Interaction with domestic legal orders occurs in arrest and surrender processes under instruments like the Rome Statute and bilateral agreements between states such as the United States and other states, cooperation matters involving the European Union, and mutual legal assistance frameworks employed by states including France, Germany, Japan, South Africa, and Brazil. Domestic courts including the Supreme Court of the United States, the House of Lords (UK), the Bundesverfassungsgericht (Germany), and the Constitutional Court of South Africa have engaged with these Rules when considering extradition, admissibility, and compatibility with instruments like the European Convention on Human Rights and the International Covenant on Civil and Political Rights.
Critiques have come from human rights organizations such as Amnesty International and Human Rights Watch, from scholars at institutions like Oxford University, Harvard University, Yale University, and Cambridge University, and from practitioners from the Office of the Prosecutor (ICC), focusing on issues of disclosure, victim participation, length of proceedings, and resource constraints cited in cases before the International Criminal Court and the International Criminal Tribunal for the former Yugoslavia. Reform proposals echo recommendations by bodies including the United Nations Security Council, the International Law Commission, the Assembly of States Parties (ICC), and academic centers at Stanford University, Columbia University, and the London School of Economics.

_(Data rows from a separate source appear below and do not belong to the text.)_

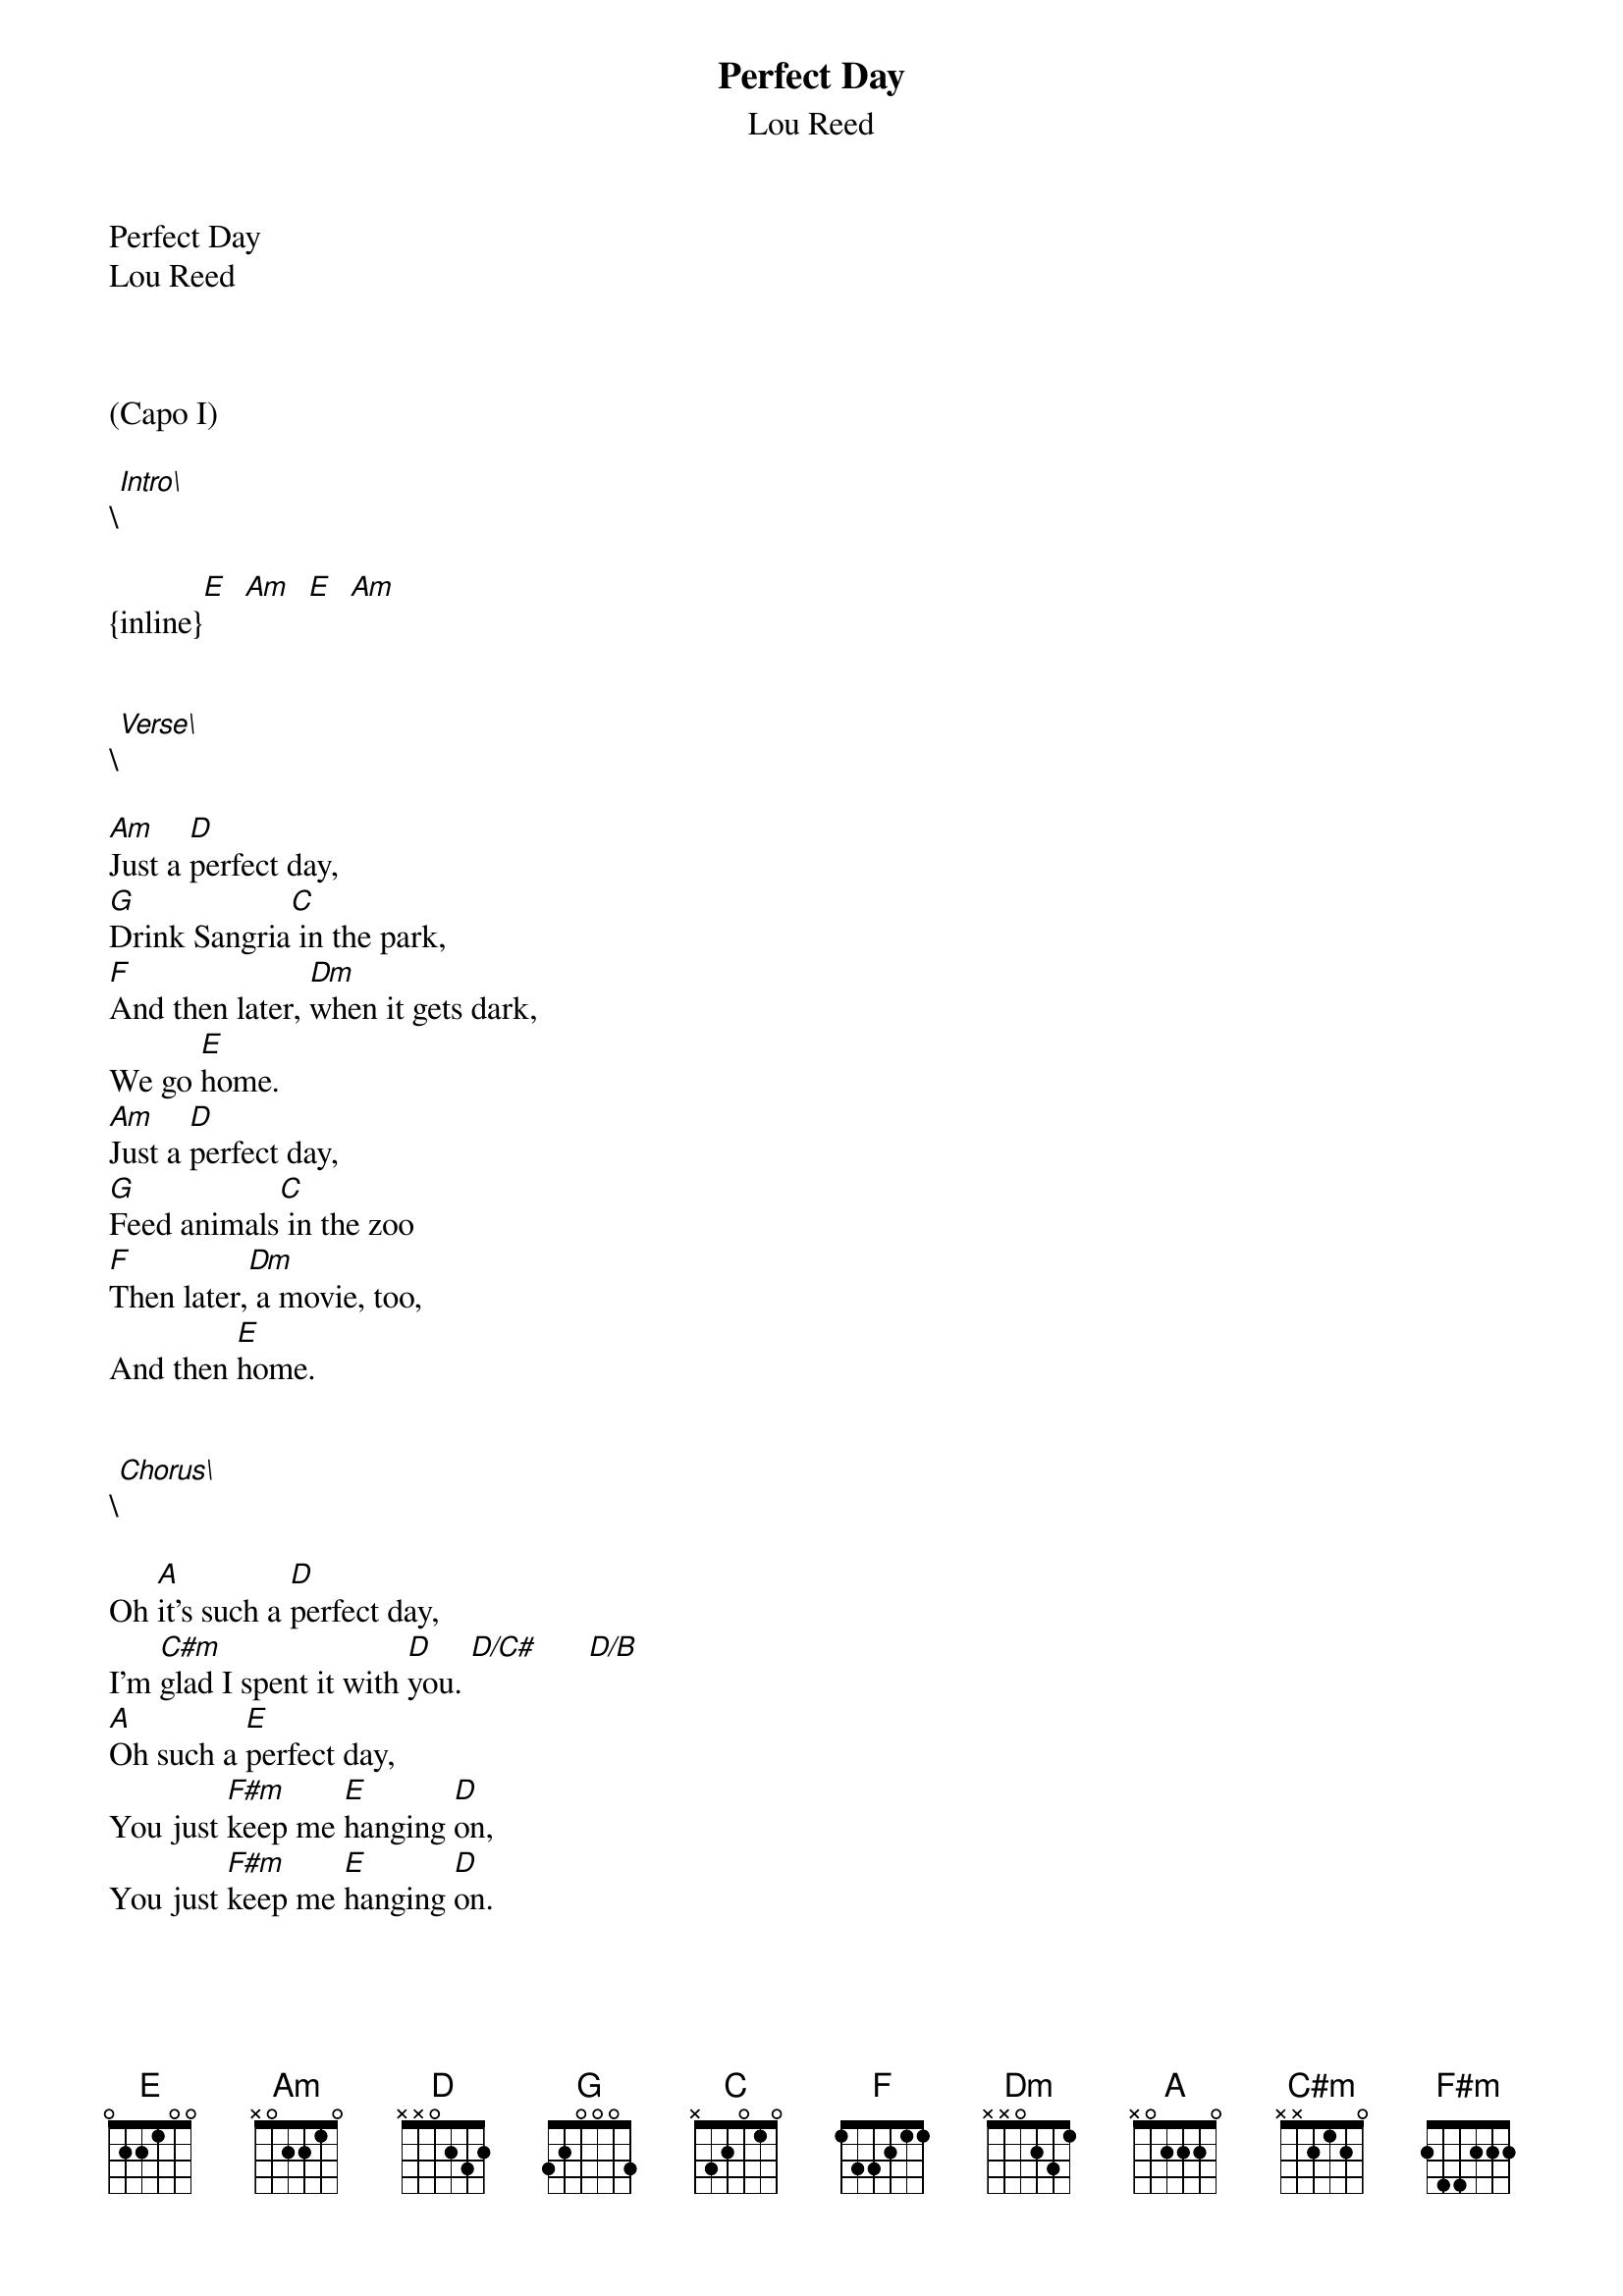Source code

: {t: Perfect Day}
{st: Lou Reed}
Perfect Day
Lou Reed



(Capo I)

\[Intro\]

{inline}[E]  [Am]  [E]  [Am]


\[Verse\]

[Am]Just a [D]perfect day,
[G]Drink Sangria[C] in the park,
[F]And then later, [Dm]when it gets dark, 
We go [E]home.
[Am]Just a [D]perfect day,
[G]Feed animals[C] in the zoo
[F]Then later,[Dm] a movie, too,
And then [E]home.


\[Chorus\]

Oh [A]it's such a [D]perfect day, 
I'm [C#m]glad I spent it with [D]you. [D/C#]      [D/B]
[A]Oh such a [E]perfect day,
You just [F#m]keep me [E]hanging [D]on,
You just [F#m]keep me [E]hanging [D]on.


\[Verse\]

[Am]Just a [D]perfect day,
[G]Problems all [C]left alone,
[F]Weekenders on ou[Dm]r own.
It's s[E]uch fun.
[Am]Just a [D]perfect day,
[G]You made me [C]forget myself.
[F]I thought I[Dm] was someone else,
Someone g[E]ood.


\[Chorus\]

Oh [A]it's such a [D]perfect day, 
I'm [C#m]glad I spent it with [D]you. [D/C#]      [D/B]
[A]Oh such a [E]perfect day,
You just [F#m]keep me [E]hanging [D]on,
You just [F#m]keep me [E]hanging [D]on.


\[Instrumental\]

{inline}[F#m]  [E]  [D]
{inline}[F#m]  [E]  [D]


\[Ending\]

[C#m]    You're going to [G]reap just what you [D]sow, [D/C#]      [D/B]      [A]
[C#m]    You're going to [G]reap just what you [D]sow, [D/C#]      [D/B]      [A]
[C#m]    You're going to [G]reap just what you [D]sow, [D/C#]      [D/B]      [A]
[C#m]    You're going to [G]reap just what you [D]sow, [D/C#]      [D/B]      [A]


[C#m]      [G]    [D]   \[[D/C#]rall.\][D/B]      [A]
[C#m]      [G]    [D]    [D/C#]      [D/B]      [A]

Enjoy the song, its the best one from good old Lou Reed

Significant jurisprudence invoking these Rules includes decisions from the International Criminal Tribunal for the former Yugoslavia in cases like the Prosecutor v. Tadić series, rulings from the International Criminal Tribunal for Rwanda including Prosecutor v. Akayesu, opinions of the International Criminal Court such as those in the Prosecutor v. Lubanga and Prosecutor v. Bemba matters, and judgments from hybrid courts like the Extraordinary Chambers in the Courts of Cambodia and the Special Court for Sierra Leone. National precedents that shaped procedure include landmark rulings of the Supreme Court of the United States and the European Court of Human Rights.